• **Activity**
Can you copy the stretch of the Vladimir Petrov profile from "Soviet footballer and" through "a Russian coach." word for word?

• **Document excerpt**
|---|

Vladimir Petrov

Personal information
- Full name: Vladimir Pavlovich Petrov
- Date of birth: 20 March 1940 (age 85)
- Place of birth: Moscow, RSFSR, USSR
- Position(s): Defender

Youth career
- FShM Moscow

Senior career*
- Years: Team / Apps / (Gls)
- 1959–1971: FC Spartak Moscow
- 1972: FC Torpedo Kutaisi

International career
- 1960, 1964: USSR / 3

Managerial career
- 1984: FC Shinnik Yaroslavl (assistant)
- 1985–1988: FC Shinnik Yaroslavl (director)
- 1989: FC Shinnik Yaroslavl
- 1990–1991: FC Shinnik Yaroslavl (director)
- 1992: FC Kolos Krasnodar
- 1993: FC Anzhi Makhachkala
- 1994: FC Druzhba Yoshkar-Ola
- 1995: FC Avtomobilist Noginsk
- 1996: FC Sibir Kurgan
- 1997: FC MEPhI Moscow

= Vladimir Petrov (footballer) =

Soviet footballer and Russian coach

Vladimir Pavlovich Petrov (Владимир Павлович Петров) (born 20 March 1940) is a retired Soviet football player and a Russian coach.

==Honours==
- Soviet Top League winner: 1962, 1969.
- Soviet Cup winner: 1965.

==International career==

Petrov made his debut for USSR on 17 August 1960 in a friendly against East Germany.

|---|

• **Raw data**

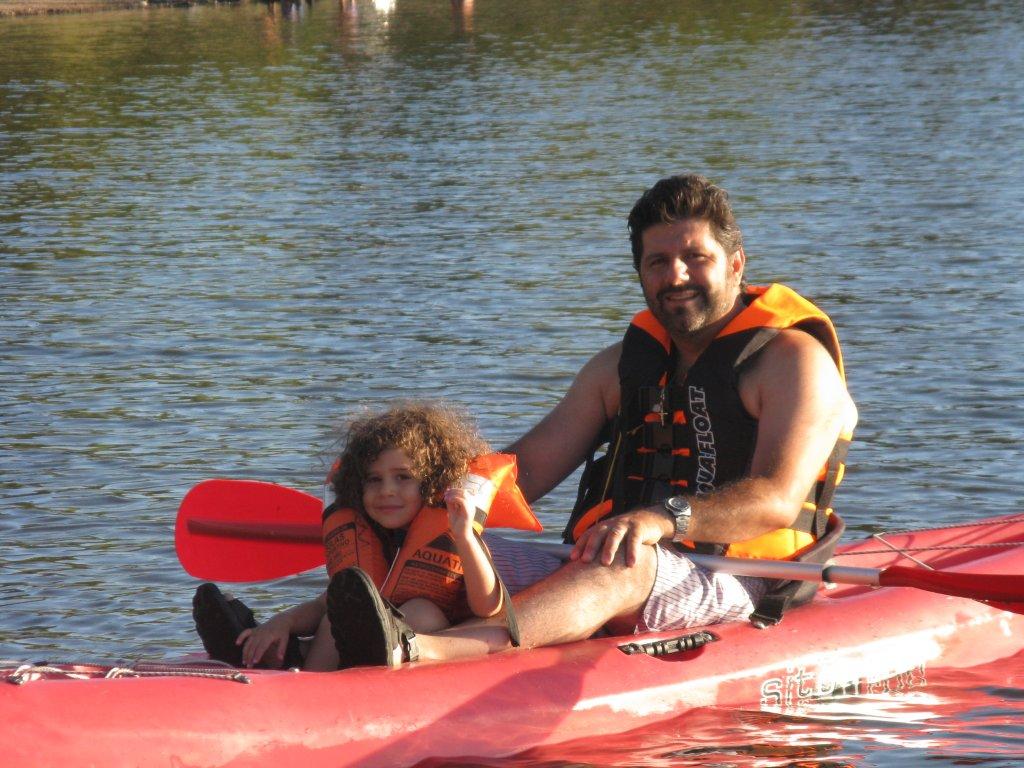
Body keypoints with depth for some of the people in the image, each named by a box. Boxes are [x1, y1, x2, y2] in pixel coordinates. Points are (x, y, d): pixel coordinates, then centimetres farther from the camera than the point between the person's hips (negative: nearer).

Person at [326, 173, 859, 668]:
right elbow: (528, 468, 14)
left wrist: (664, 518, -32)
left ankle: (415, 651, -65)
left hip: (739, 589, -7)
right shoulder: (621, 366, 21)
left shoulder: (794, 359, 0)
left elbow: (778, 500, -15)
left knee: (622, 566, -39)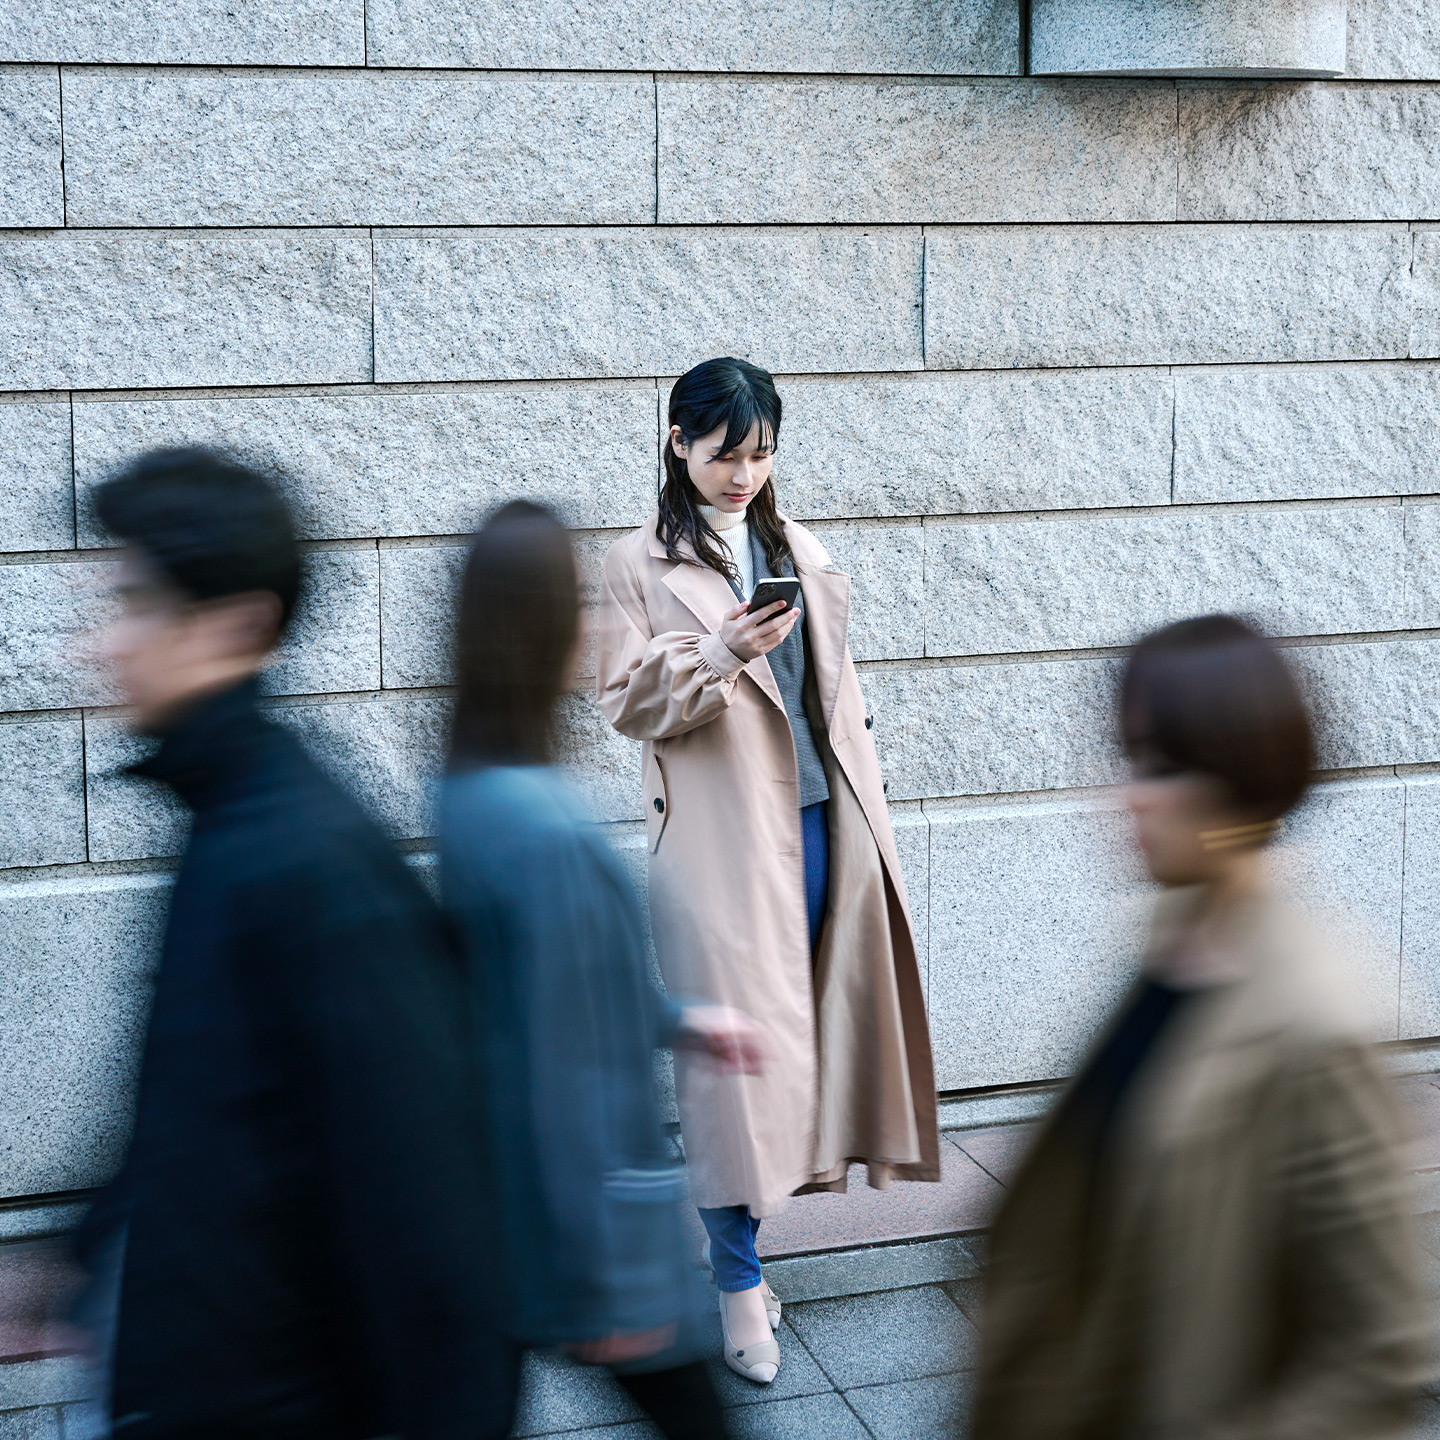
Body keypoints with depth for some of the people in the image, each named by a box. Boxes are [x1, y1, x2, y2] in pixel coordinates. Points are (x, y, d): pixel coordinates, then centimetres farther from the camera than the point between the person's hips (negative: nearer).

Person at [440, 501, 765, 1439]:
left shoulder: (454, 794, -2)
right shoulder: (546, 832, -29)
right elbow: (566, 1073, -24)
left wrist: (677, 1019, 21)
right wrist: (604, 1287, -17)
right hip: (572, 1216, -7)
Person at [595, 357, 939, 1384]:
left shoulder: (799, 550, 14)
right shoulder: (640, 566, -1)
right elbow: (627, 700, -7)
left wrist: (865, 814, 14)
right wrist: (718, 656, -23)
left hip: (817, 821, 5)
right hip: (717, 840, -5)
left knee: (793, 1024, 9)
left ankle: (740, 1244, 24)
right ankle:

|---|

• **Result**
Soviet footballer and Russian coach

Vladimir Pavlovich Petrov (Владимир Павлович Петров) (born 20 March 1940) is a retired Soviet football player and a Russian coach.